Не меньшей, чем полк истребителей, любовью всех защитников Одессы был окружен и армейский артиллерийский полк майора Н. В. Богданова. У нас долго не было почти никаких резервов, и богдановский полк в какой‑то мере их заменял: его выдвигали туда, где особенно наседал враг, где требовалась помощь. В стрелковых частях часто приходилось слышать: «Если богдановцы поддержат — выстоим!»
Известен был этот полк и противнику. Помню, один пленный капитан дал такие, например, показания:
— Наше командование назначило особую награду тому, кто точно укажет командный пункт Богданова или местонахождение его лично. Еще большую награду получит тот, кто доставит Богданова живым или мертвым.
Майор Богданов славился в армии и личной храбростью и талантом артиллериста. Этим все восхищались. Но, мне кажется, успехи его полка в огромной мере определялись также и отношением командира к подчиненным. Богданов был весьма требователен к ним и в то же время прост, доступен, очень внимателен к людям. Он отечески любил своих артиллеристов и не стеснялся этого чувства. Помню, когда на глазах у командира полка одна из батарей подбила четыре танка, причем особенно отличились сержант Мешков и наводчик Сидоренко, майор Богданов, выскочив из окопа, подбежал к ним и горячо расцеловал обоих.

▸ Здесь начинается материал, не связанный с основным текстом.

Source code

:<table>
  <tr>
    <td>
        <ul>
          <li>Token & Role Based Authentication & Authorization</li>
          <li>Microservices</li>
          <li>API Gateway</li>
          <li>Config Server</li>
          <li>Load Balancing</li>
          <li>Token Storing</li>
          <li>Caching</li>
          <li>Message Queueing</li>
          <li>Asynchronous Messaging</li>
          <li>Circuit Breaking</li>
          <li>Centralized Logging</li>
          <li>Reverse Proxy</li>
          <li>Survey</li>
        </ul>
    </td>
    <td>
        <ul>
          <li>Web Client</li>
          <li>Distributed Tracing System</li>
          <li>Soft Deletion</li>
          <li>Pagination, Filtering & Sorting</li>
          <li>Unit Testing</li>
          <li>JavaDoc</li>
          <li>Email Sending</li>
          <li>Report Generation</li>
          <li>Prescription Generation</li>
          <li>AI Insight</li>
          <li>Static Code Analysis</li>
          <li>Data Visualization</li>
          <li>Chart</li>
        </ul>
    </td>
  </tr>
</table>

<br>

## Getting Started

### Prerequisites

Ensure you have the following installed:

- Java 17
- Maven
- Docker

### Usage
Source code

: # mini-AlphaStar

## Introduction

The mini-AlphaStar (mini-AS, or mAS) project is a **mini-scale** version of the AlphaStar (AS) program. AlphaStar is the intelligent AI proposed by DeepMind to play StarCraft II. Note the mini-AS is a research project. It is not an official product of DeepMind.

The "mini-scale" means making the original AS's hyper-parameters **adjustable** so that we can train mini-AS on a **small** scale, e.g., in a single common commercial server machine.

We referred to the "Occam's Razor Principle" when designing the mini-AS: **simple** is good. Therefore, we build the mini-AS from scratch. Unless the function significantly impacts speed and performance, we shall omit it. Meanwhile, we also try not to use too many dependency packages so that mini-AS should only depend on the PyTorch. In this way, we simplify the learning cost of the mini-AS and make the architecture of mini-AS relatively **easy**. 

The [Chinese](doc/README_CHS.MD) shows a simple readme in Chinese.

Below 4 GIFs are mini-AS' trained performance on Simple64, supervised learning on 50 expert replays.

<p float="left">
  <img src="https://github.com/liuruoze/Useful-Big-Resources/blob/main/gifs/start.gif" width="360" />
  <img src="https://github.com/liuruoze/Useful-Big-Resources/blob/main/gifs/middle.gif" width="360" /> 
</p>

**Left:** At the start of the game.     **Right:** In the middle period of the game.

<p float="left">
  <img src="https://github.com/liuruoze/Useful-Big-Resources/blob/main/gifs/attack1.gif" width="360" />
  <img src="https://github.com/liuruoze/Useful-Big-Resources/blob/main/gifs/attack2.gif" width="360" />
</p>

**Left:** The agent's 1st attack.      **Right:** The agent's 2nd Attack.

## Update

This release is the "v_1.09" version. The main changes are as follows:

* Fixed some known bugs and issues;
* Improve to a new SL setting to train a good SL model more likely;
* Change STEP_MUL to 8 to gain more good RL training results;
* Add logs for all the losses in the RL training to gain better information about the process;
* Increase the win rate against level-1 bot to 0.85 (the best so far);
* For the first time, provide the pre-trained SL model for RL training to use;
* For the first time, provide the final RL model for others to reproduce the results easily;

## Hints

Кто бывал на фронте, тот знает: за такого командира бойцы пойдут в огонь и в воду.
Очень трудным, очень жарким, хотя и совсем не потому, что нас припекало южное солнце, был одесский август сорок первого года. Но он стал и месяцем, когда защитники Одессы, выдержав первые боевые испытания, почувствовали свою сплоченность и силу. И, как всегда бывает у нас в трудные дни, многие беспартийные бойцы и командиры стремились стать в ряды коммунистов, отлично сознавая, что после этого спрос с них будет вдвойне и втройне.
«Клянусь не выпускать из рук оружия, пока враг не будет окончательно уничтожен», — писал в своем заявлении разведчик Яковлев. «Лучше погибну, но не отступлю перед врагом», — заверял партию красноармеец Филенко. За август партийные организации Приморской армии пополнились 866 молодыми коммунистами.